Die Erkenntnis ist nicht neu, dass schwache Passwörter auf Telefonanlagen von Hackern sehr gerne für den Gebührenbetrug genutzt werden. Die maximale Zeit, die ein Hacker benötigt, um in ein geschütztes System einzubrechen ist ausgesprochen kurz:

  • ein 4-stelliger PIN (0000-9999) kann in 142 Sekunden gehackt werden;
  • ein 5-stelliger PIN (00.000-99.999) kann in 23,8 Minuten gehackt werden;
  • ein 6-stelliger PIN (000000-999999 kann in 3,9 Stunden gehackt werden;
  • ein 7-stelliger PIN (0.000.000 bis 9.999.999) kann in 1,6 Tage gehackt werden;
  • ein 8-stelliger PIN (00000000-99999999) lässt sich in 2,3 Wochen hacken.

Durch das Ausführen von svcrack gegen einen SIP-Telefonanlage – die durch ein 4-stelliges Passwort geschützt ist – kann ein Unbedarfter in weniger als zwei Minuten in das Gerät eindringen. Natürlich wird dieses Werkzeug in der Praxis nicht von Unbedarften bedient, sondern von einem Hacker. Natürlich begnügt sich ein Hacker nicht damit, lediglich ins System einzudringen, sondern will damit Ergebnisse erzielen. In der Regel geht es um Gebührenbetrug und das kriminelle Erschleichen von teilweise extrem hohen Telefongebühren.

Tatsächlich ist SIPVicious nicht nur ein Werkzeug für die bösen Jungs, sondern es kann auch von Administratoren zur Verbesserung der Sicherheit genutzt werden. Bei SIPVicious handelt es sich um eine Freeware. Aus diesem Grund steht dem Herunterladen einer eigenen Kopie technisch gesehen nichts im Wege.
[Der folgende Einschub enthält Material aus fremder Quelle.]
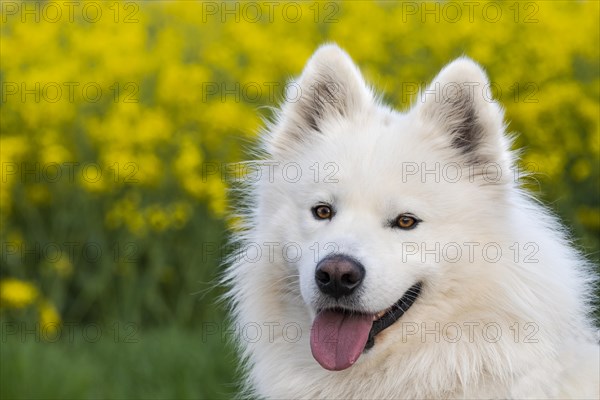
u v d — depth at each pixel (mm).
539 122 13000
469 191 5883
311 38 14805
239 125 12617
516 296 5676
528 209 6184
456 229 5820
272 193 6363
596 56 13664
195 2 14641
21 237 12930
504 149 5902
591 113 12406
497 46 13805
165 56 13719
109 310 12852
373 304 5695
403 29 14289
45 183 12984
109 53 13164
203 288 12680
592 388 5645
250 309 6371
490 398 5762
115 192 12914
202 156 13164
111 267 12648
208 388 10422
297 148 6484
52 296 12617
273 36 14430
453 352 5801
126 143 12414
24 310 12547
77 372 10484
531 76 13297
Das Schicksal in die Hand nehmen

Es gibt kein Argument, das verhindern sollte, einen starken Schutz im Unternehmen zu realisieren. Die Nutzung von SIPVicious zur Simulation von Angriffen kann die eigene SIP-Sicherheit verbessern und den Schutz der Telefonressourcen erhöhen. Ein paar weitere einfache Möglichkeiten, mit denen Unternehmen die Sicherheit der Kommunikation verbessert können sind:

  • Erhöhen Sie die Anzahl der als Passworte genutzten Ziffern in Ihrem Telefonsystem. Es empfiehlt sich eine länge von mindestens 8 Ziffern. Diese Ziffernanzahl wird heute von den meisten SIP-Geräten unterstützt.
  • Die Hinweise zu den „Best Practices“ besagt, dass die Passwörter nur zeitlich begrenzt nutzbar sein sollten, diese regelmäßig geändert werden müssen und die Wiederverwendung alter Passworte ausgeschlossen wird.
  • Jedweder Verkehr von und zu abgesetzten Lokationen muss über einen Session-Border-Controller (SBC) laufen. Der Administrator muss sicherstellen, dass der SBC Angriffe per SIPVicious erkennt und in der Lage ist, böswillige Angriffe auf den Registry Server zu verhindern.
  • Avaya-Administratoren müssen ihre Firewall-Richtlinien entsprechend konfigurieren, und die Anzahl der Registrierungsversuche eines SIP User Agents (innerhalb eines bestimmten Zeitraums) begrenzen.

Fazit

SIPVicious kann genutzt werden, um Schwachstellen der eigenen Infrastruktur zu erkennen und damit gegen mögliche Bedrohungen anzukämpfen, bevor das Unternehmen Opfer von Gebührenbetrug oder Diebstahl von Kommunikationsdaten wird. Damit kann das Tool die Sicherheit der SIP-Plattform verbessern.